LOW FINANCE

AN ECONOMICS MAGAZINE FOLDS AFTER AMASSING A HUGE DEBT.

Stone was asked to resign in December 1990. He agreed. As they cleaned out his office, the Tregarthens uncovered--literally--more evidence of why the magazine was stumbling. "We discovered invoices in his desk drawer, behind filing cabinets, that had not been entered into the magazine's ledger, giving a rosier picture of The Margin's health than what really was," Suzanne recalls. "Literally, things were hidden; we were afraid to lift up the carpet for fear of what we'd find."

The final tab was sobering. When all the invoices and genuine receivables were figured, the Tregarthens calculated that, instead of running a surplus, The Margin was now suddenly $250,000 in debt.

The university launched what was to be the first of two internal investigations in early 1991. Suzanne recalls one early meeting with Stone and James Null, dean of UCCS's School of Letters, Arts and Sciences. Stone told Null the advertisers were lying about being promised free ads. "All of the advertisers?" Null asked. "Yes," Stone replied. (Null did not return phone calls from Westword.)

According to Beeton, the university's spokesman, the investigation found "absolutely no grounds whatsoever for criminal proceedings." Still, the probe was less than revealing. Even now, says Beeton, nobody is entirely clear how The Margin nose-dived into a quarter-million-dollar hole in a little over a year. "Why that happened, or how that happened--your guess is as good as mine," he says.

The Tregarthens also began checking up on Stone on their own. They discovered that, although Stone apparently had taken courses at Cal-Davis, the school had no record of his having received a degree. (UCCS had not required Stone to submit transcripts with his job application.) Stone also claimed that he had taught at Davis. Untrue, according to the university's registrar.

Although the massive debt left the magazine's future murky, one thing was clear: Because the university had absorbed The Margin five years earlier, it was now responsible for its bills. In October 1991 the University of Colorado treasury extended a $250,000 loan to UCCS to wipe off the red ink. The Margin, in turn, was to repay UCCS $35,000 a year over seven years; UCCS supplemented that with an additional $11,000.

The Margin managed to meet the payments for a short time. After cutting costs drastically--several positions were eliminated, and the magazine was scaled back to a twice-yearly publication--The Margin stayed afloat for nearly two years. This January, however, Suzanne Tregarthen, who had been brought back as editor, recommended the university cease publication because The Margin couldn't pay its debts in 1994. The final edition was dated Spring 1994.

On May 2 the University of Colorado system released the results of its own investigation into The Margin's finances. It blamed no single person for the fiasco and praised UCCS for moving quickly to correct the deficit. The report concluded that the magazine had run up a huge debt because its accounts receivable were overstated, its production costs had risen and it was suffering from unreliable financial information. Yet its authors also acknowledged that their analysis was hampered by incomplete financial records.

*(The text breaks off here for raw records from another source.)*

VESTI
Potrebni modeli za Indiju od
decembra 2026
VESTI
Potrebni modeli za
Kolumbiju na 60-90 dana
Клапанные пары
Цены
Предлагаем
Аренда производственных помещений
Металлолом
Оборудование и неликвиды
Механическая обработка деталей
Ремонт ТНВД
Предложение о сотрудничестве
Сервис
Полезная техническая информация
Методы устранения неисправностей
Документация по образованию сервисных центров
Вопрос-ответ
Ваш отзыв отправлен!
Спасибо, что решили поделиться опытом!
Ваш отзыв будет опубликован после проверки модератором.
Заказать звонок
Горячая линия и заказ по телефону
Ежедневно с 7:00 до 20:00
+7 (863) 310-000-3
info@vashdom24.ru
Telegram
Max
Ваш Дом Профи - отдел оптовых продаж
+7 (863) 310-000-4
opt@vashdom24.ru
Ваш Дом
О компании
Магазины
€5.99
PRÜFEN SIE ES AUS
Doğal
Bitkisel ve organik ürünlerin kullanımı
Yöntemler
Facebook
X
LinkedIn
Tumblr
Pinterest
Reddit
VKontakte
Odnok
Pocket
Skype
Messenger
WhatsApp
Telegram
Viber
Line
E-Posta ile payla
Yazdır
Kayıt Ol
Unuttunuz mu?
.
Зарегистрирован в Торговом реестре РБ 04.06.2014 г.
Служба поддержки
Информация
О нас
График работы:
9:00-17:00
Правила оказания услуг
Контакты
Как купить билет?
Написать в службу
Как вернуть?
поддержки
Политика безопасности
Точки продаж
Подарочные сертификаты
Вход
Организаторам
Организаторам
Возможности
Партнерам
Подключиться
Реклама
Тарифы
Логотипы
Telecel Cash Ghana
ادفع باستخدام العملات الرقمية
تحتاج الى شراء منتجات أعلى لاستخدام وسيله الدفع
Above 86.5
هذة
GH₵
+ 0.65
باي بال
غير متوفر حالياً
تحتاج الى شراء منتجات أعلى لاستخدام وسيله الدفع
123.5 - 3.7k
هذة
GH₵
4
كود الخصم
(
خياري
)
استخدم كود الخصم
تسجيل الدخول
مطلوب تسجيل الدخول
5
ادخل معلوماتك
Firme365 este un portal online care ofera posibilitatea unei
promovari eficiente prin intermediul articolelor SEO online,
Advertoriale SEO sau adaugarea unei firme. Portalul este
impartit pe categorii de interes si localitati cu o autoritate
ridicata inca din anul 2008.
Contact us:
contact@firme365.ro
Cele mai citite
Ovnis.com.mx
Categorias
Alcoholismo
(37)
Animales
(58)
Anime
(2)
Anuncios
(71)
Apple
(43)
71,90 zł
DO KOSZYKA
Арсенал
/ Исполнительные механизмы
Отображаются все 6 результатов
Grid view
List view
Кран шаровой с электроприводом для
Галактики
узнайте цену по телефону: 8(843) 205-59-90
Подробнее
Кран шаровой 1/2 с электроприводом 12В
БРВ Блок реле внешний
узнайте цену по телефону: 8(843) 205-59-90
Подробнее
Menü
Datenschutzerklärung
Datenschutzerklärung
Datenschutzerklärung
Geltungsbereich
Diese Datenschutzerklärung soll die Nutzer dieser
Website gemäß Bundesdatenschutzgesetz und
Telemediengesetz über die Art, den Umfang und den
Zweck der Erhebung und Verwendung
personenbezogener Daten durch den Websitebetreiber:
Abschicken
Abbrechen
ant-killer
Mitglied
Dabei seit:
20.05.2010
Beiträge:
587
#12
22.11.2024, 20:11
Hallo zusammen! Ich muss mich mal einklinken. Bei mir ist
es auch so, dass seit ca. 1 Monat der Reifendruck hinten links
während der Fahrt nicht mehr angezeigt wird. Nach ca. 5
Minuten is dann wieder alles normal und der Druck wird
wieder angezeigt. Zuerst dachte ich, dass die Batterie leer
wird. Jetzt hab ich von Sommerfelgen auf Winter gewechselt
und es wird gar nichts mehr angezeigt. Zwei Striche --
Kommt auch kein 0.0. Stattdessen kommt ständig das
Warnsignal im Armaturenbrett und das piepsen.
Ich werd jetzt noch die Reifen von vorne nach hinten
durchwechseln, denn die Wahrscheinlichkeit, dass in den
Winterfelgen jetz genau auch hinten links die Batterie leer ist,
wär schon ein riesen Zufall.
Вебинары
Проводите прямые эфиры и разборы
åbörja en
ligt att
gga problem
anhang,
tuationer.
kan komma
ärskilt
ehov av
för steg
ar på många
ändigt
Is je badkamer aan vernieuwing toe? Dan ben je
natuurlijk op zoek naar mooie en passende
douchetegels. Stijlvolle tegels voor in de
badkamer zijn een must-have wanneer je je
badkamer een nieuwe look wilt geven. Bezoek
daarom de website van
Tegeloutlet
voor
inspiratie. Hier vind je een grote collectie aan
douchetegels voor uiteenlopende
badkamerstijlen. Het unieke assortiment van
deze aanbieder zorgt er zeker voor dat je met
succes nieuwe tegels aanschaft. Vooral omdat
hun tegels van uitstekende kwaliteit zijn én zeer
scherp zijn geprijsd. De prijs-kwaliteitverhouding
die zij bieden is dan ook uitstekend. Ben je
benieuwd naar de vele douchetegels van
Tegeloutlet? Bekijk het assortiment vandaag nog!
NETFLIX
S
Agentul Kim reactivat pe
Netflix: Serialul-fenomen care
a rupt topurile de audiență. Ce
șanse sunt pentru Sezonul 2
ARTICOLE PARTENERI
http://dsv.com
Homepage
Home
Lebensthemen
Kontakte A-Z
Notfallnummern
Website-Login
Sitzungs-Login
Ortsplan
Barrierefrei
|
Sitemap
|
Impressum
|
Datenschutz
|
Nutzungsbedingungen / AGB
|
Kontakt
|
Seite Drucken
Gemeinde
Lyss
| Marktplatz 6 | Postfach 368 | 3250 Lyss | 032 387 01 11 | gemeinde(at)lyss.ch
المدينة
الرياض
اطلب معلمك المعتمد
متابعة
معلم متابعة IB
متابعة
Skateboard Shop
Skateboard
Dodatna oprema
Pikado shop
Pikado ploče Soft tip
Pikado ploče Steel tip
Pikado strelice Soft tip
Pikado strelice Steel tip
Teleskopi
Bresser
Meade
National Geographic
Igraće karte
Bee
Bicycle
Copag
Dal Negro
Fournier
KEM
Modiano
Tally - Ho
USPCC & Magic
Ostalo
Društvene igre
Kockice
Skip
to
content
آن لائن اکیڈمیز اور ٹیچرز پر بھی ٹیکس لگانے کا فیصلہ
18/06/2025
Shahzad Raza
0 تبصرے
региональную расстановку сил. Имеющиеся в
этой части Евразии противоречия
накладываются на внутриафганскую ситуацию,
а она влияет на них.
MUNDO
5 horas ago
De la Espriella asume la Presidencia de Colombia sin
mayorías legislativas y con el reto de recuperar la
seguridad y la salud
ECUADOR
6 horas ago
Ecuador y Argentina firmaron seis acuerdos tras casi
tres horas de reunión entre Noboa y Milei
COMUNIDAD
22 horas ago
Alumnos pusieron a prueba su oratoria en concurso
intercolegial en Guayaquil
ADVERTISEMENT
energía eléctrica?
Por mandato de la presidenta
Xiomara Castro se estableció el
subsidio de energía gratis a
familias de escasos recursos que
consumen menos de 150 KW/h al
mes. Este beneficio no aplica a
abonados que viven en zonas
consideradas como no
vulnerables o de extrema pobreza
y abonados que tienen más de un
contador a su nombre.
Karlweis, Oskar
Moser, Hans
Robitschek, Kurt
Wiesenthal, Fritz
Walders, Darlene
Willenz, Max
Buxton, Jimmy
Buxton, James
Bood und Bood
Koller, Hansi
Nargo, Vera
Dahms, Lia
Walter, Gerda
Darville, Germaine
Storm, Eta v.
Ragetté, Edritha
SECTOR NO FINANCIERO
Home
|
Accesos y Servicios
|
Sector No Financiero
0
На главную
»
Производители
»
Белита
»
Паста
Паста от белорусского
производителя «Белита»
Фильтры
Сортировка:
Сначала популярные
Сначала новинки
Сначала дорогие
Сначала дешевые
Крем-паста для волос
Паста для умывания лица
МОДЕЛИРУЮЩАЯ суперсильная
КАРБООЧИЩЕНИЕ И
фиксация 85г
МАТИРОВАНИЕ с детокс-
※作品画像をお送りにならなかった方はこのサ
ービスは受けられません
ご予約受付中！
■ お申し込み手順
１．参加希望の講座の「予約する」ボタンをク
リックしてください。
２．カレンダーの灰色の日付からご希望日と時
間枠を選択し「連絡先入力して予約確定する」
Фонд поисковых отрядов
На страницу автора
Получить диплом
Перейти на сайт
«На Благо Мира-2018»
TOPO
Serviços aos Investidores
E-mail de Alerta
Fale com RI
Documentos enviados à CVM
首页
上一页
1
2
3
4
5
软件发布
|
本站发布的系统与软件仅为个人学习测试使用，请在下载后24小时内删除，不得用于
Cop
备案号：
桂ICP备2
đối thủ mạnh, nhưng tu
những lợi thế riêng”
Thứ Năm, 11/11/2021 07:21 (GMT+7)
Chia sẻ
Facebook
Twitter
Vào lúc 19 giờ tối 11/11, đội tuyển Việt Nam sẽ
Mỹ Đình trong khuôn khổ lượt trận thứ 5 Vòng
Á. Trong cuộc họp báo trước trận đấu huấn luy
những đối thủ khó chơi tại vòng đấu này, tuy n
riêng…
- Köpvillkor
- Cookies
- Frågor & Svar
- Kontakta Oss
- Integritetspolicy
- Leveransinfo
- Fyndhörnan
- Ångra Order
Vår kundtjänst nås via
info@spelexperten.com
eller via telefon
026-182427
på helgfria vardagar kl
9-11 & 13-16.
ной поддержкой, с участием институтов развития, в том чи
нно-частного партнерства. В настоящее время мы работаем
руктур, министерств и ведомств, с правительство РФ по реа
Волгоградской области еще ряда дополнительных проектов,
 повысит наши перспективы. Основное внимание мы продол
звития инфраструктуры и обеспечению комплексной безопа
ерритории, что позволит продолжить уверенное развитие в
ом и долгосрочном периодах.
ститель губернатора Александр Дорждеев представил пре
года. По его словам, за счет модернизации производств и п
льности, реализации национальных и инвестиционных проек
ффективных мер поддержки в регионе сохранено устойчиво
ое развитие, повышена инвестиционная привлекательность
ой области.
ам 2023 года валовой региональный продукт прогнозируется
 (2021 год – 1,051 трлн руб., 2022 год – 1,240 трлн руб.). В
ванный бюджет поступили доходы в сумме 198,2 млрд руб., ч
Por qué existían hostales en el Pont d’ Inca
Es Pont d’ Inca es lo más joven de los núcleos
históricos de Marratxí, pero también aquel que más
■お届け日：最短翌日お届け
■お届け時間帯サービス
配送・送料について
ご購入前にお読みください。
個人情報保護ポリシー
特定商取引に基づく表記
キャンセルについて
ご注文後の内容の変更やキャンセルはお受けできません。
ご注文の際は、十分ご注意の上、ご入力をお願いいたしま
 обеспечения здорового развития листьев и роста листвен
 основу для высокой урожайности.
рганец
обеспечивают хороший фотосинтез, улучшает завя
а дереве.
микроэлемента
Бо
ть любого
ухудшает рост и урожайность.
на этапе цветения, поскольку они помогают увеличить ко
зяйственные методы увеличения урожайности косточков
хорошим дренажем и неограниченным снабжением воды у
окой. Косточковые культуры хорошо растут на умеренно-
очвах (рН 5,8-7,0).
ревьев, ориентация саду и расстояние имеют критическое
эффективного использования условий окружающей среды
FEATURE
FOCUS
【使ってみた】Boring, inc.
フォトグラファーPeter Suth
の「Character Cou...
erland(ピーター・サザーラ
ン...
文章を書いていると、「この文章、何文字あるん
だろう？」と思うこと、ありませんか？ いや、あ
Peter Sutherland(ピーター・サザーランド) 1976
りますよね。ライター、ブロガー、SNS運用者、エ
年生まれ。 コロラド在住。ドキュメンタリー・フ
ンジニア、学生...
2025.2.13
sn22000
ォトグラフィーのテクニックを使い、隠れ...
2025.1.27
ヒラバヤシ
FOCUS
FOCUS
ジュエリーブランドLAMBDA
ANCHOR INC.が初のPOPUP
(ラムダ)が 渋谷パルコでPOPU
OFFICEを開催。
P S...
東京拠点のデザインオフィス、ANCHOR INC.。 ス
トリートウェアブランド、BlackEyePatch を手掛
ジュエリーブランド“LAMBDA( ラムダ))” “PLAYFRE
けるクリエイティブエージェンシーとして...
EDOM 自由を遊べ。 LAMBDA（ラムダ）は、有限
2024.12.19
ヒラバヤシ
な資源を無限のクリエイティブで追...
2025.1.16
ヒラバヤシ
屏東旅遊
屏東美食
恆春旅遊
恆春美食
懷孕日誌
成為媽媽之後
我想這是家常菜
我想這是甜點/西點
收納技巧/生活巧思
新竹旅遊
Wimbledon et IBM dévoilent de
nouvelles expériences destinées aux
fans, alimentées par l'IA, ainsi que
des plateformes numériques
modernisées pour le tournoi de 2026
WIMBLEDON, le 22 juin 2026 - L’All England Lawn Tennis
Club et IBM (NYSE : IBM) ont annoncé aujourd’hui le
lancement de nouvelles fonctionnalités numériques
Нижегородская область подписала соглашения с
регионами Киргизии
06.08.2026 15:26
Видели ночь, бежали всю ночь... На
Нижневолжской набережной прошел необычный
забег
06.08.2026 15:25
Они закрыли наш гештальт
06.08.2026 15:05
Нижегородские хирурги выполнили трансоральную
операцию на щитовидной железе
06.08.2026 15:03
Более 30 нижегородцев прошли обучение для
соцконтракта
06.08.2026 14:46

Unfortunately for UCCS, there was still the matter of the $200,000 it owed the University of Colorado treasury. In an attempt to recoup some of that, this April UCCS mailed letters to 200 companies that might be interested in purchasing what remained of The Margin. Seventeen responded and were asked to submit formal bids. By the bid cutoff date last month, however, none had been received.

Meanwhile, this December UCCS will cut the first $46,232 annual check out of its general fund to repay the University of Colorado's treasury for the bail-out loan. According to Financial Services Director Paris, UCCS will make the final payment on The Margin's debt in 1998.